2. ScenarioExpander ✨

Description:
Expands extracted task scenarios to generate varied alternatives via LLM.

Parameters:

__init__()
- llm_serving: LLM interface instance
run()
- storage: data storage interface
- input_scenario_key: field name of original scenario
- output_key: output field name (default: "modified_scenario")

Highlights:

Enhances scenario diversity
Useful for data augmentation

3. AtomTaskGenerator ✨

Description:
Generates fine-grained atomic tasks from a given scenario.

Parameters:

__init__()
- llm_serving: LLM interface instance
run()
- storage: data storage interface
- input_scenario_key: field name for scenario input
- output_key: output field name (default: "atom_task")

Highlights:

Atomic-level task granularity
Task decomposition from scenario

4. SequentialTaskGenerator ✨

Description:
Creates follow-up tasks and combines them with atomic tasks into a sequential flow.

Parameters:

__init__()
- llm_serving: LLM interface instance
run()
- storage: data storage interface
- input_task_key: field name for atomic task
- output_subsequent_task_key: subsequent task field (default: "subsequent_task")
- output_composition_task_key: composed task field (default: "composition_task")

Highlights:

Supports multi-step task flow generation
Clear structure and traceability

5. ParaSeqTaskGenerator ✨

Description:
Generates parallel and sequential extensions for an atomic task and composes them into a complex task.

Parameters:

__init__()
- llm_serving: LLM interface instance
run()
- storage: data storage interface
- input_task_key: atomic task field
- output_parallel_task_key: parallel task field (default: "parallel_task")
- output_subsequent_task_key: subsequent task field (default: "subsequent_task")
- output_composition_task_key: composed task field (default: "composition_task")

Highlights:

Multi-dimensional task modeling
Captures concurrency and sequencing

6. CompositionTaskFilter ✨

Description:
Validates if a composed task is logically complete and executable.
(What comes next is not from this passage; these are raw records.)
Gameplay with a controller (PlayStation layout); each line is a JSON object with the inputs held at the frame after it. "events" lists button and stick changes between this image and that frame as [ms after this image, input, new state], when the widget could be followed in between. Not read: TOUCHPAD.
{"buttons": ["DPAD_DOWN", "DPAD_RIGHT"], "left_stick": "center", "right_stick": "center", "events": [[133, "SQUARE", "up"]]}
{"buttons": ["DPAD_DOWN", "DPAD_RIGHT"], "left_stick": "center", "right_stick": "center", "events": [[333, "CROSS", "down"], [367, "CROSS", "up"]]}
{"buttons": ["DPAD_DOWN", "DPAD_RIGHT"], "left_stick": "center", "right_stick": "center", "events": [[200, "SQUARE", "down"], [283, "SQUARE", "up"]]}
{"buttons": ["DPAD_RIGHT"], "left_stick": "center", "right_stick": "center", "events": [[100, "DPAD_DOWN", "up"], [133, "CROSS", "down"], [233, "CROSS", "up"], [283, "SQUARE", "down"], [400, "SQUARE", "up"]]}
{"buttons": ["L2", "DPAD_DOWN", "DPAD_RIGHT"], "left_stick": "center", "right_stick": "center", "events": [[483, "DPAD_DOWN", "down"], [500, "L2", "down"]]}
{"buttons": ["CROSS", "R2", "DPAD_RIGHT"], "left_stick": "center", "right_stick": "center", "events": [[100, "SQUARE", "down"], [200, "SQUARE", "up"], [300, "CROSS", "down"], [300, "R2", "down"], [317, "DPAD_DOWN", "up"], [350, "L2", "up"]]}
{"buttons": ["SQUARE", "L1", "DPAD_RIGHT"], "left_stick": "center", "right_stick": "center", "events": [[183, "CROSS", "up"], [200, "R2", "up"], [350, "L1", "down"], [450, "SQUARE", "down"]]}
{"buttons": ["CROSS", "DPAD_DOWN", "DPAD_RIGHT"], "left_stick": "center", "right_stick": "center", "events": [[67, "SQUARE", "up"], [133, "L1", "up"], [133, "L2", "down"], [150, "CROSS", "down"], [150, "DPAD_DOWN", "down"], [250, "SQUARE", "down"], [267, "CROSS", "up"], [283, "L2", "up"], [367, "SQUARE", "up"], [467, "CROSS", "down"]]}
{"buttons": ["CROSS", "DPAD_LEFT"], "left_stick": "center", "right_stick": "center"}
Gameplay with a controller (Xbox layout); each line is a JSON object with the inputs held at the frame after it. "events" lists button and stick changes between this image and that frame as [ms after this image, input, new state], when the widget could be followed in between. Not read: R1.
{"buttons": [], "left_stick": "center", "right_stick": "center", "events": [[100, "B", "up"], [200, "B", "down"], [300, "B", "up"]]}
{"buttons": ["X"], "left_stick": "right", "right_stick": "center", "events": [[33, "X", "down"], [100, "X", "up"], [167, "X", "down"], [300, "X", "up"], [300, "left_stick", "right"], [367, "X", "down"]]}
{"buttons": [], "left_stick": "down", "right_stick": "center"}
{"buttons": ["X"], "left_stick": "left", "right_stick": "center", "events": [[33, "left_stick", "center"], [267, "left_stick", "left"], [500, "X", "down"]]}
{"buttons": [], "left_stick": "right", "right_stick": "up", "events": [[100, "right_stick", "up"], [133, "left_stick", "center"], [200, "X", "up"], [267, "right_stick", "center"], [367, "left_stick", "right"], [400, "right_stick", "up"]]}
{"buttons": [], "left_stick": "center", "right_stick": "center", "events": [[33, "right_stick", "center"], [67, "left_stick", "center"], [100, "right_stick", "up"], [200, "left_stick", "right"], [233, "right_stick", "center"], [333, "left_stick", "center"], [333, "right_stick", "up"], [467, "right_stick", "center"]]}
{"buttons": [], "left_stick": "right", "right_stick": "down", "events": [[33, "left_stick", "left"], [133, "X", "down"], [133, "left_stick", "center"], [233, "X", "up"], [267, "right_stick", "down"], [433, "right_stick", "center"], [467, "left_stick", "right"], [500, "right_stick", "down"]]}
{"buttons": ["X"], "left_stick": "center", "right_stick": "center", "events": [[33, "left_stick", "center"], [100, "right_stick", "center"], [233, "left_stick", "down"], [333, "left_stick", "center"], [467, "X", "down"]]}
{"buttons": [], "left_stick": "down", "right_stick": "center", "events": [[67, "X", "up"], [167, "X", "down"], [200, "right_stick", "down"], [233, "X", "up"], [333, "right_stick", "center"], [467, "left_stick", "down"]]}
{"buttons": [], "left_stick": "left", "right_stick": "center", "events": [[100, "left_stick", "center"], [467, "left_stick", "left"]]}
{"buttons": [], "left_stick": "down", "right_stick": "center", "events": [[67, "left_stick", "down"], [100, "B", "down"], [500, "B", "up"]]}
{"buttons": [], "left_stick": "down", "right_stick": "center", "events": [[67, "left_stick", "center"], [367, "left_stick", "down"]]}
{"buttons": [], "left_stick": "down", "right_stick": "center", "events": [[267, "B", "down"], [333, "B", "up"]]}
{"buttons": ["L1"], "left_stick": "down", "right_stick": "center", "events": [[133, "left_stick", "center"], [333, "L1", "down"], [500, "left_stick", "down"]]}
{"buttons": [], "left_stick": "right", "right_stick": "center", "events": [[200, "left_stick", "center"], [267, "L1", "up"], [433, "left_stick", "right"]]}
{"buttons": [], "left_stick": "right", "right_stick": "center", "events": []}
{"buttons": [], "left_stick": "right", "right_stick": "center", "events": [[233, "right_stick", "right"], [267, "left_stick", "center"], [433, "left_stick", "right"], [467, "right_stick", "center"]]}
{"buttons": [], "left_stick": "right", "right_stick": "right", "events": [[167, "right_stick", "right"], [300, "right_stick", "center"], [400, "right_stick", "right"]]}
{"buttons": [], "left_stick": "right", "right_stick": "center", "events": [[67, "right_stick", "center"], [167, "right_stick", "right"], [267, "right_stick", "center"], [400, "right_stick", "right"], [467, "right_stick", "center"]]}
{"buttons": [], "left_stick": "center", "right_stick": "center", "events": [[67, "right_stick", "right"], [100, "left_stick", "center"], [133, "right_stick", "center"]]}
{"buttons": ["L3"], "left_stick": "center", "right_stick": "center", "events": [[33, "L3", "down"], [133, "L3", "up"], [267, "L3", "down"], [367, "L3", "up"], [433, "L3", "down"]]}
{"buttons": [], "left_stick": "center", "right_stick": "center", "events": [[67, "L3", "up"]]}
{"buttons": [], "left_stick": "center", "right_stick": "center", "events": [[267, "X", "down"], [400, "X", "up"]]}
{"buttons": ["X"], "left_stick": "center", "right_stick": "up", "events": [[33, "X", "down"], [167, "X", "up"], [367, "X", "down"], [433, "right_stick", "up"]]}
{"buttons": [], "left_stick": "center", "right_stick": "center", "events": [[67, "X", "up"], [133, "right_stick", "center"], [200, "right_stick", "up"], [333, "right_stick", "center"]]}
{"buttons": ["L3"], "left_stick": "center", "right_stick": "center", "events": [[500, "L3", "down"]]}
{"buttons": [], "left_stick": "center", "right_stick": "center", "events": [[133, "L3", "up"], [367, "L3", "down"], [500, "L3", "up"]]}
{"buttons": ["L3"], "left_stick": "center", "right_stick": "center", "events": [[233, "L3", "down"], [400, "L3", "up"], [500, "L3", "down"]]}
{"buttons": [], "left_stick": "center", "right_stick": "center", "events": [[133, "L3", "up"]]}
Filters invalid or incoherent compositions.

Parameters:

__init__()
- llm_serving: LLM interface instance
run()
- storage: data storage interface
- input_composition_task_key: composed task field
- input_sub_tasks_keys: list of subtask field names
- output_key: label field for executability (default: "runable_label")

Highlights:

Logical and semantic validation
Filters for downstream function generation

7. FunctionGenerator ✨

Description:
Generates structured function call specifications (name, parameters, doc) for a composed task and its subtasks.

Parameters:

__init__()
- llm_serving: LLM interface instance
run()
- storage: data storage interface
- input_composition_task_key: composed task field
- input_sub_tasks_keys: subtask field names
- output_key: output field for functions (default: "functions")

Highlights:

LLM-based function synthesis
Designed for tool/agent integration
Structured JSON-like output

8. MultiTurnConversationGenerator ✨🚀

Description:
Simulates multi-turn conversations involving User, Assistant, and Tool agents to complete the composed task via function calls.

Parameters:

__init__()
- llm_serving: LLM interface instance
run()
- storage: data storage interface
- input_task_key: composed task field
- input_sub_tasks_keys: list of subtask fields
- input_functions_key: field name for function list
- output_conversations_key: output field for conversations (default: "conversations")

Highlights:

Multi-agent interactive generation
Supports function call injection
Up to 5 full interaction rounds

For code examples, refer to the Function Call Data Synthesis Pipeline or the GitHub source file.